Ridha Chkoundali : le retrait du projet de la LFC 2020 est une première dans l’histoire du pays

Le retrait du projet de la loi de finances complémentaire 2020 par le gouvernement de Hichem Mechichi est une première dans l’histoire du pays. Il reflète la crise économique dans laquelle est englué le pays. Déclare à l’Agence TAP le professeur universitaire en sciences économiques Ridha Chkoundali.

“Le retrait du projet de loi de finances complémentaire (LFC)  est une solution à envisager afin de prévenir les répercussions sur l’image du pays et auprès des bailleurs de fonds étrangers. Sans parler de l’éventualité de la révision de la notation souveraine du pays par les agences de notation internationales”, analyse Ridha Chkoundali.

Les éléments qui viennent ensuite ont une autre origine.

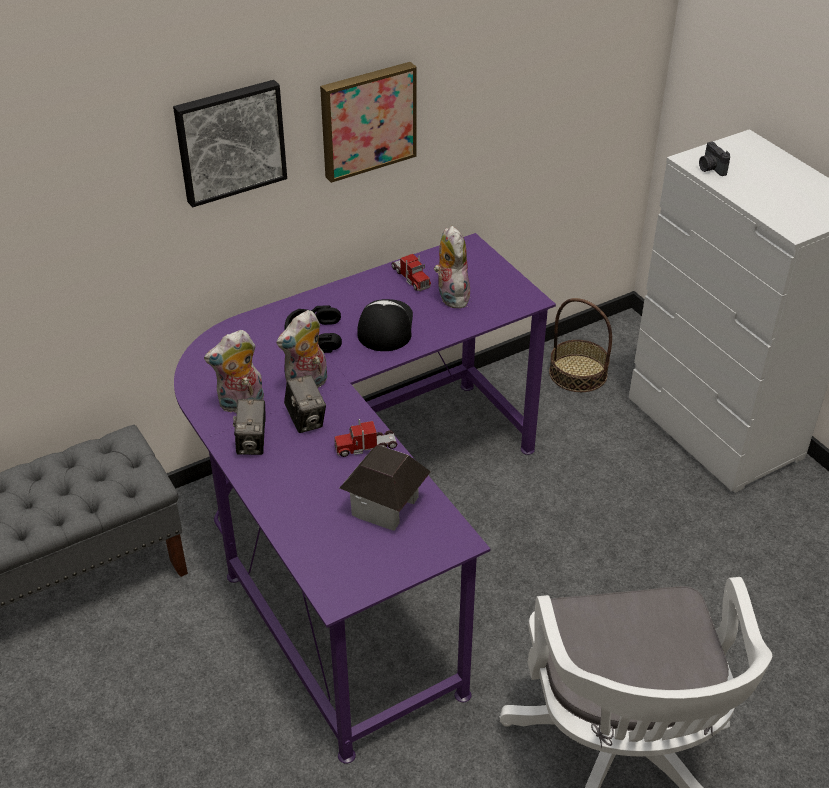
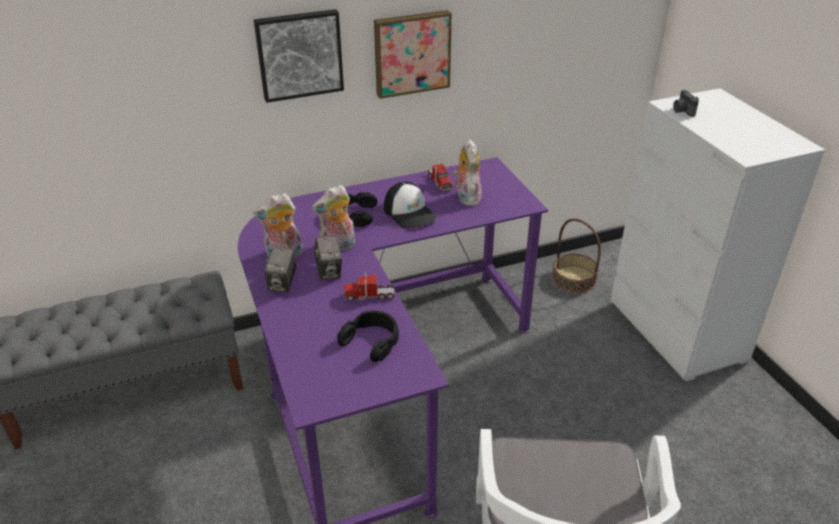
camera: 10 degrees right, 5 degrees down
toy house [340,445,431,531] -> black headphones [337,311,399,362]
cap [357,299,413,351] -> cap turned 135 degrees clockwise [384,182,437,229]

D’ailleurs la commission des finances à l’ARP a refusé son adoption. Parmi les solutions urgentes possibles afin d’adopter ce projet de loi, il est impératif que le gouvernement présente une initiative législative en vue d’amender le statut de la BCT. Laquelle devra prévoir l’amendement de l’article 25 du statut de l’Institut d’émission. Et ce pour qu’elle soit en mesure d’emprunter à l’Etat ultérieurement.

Toutefois, les engagements financiers de l’Etat envers le FMI pour obtenir un crédit de 743 millions de dollars, inscrits dans la lettre d’intention signée en avril 2020 par le gouverneur de la BCT et l’ancien ministre des Finances, Nizar Yaïche, est à même d’entraver cette solution, qui nuit à la crédibilité de l’Etat auprès des bailleurs de fonds.

Le conseil d’administration de la BCT avait réitéré dans un communiqué, publié lors de sa réunion tenue le 27 octobre, que la BCT doit s’en tenir au mandat qui lui a été confié par le législateur, en l’occurrence maintenir la stabilité des prix.

La solution réside en les moyens de la politique monétaire

Selon Ridha Chkoundali , la solution réside en les moyens de la politique monétaire. Et non pas la politique fiscale, notamment à la lumière de la situation économique et financière dégradée.

D’ailleurs, il a poursuivi qu’en l’absence de solutions fiscales et le besoin urgent de mobiliser des ressources financières, le gouvernement doit recourir aux mécanismes de la politique monétaire. Et ce pour booster l’investissement et la croissance économique.

Quand les entreprises cherchent désespérément la liquidité

L’entreprise économique a besoin de liquidités pour payer les salaires de ses fonctionnaires. Et acquérir les moyens de production pour créer de la richesse et assurer le recouvrement des impôts dus. Les entreprises économiques ont la possibilité de recourir à l’endettement. Et ce à des conditions avantageuses auprès des banques avec un faible taux d’intérêt et une période de grâce d’une année. L’objectif étant de retrouver leur état initial et résorber les conséquences de la crise sanitaire. A condition que la BCT fournisse la liquidité nécessaire.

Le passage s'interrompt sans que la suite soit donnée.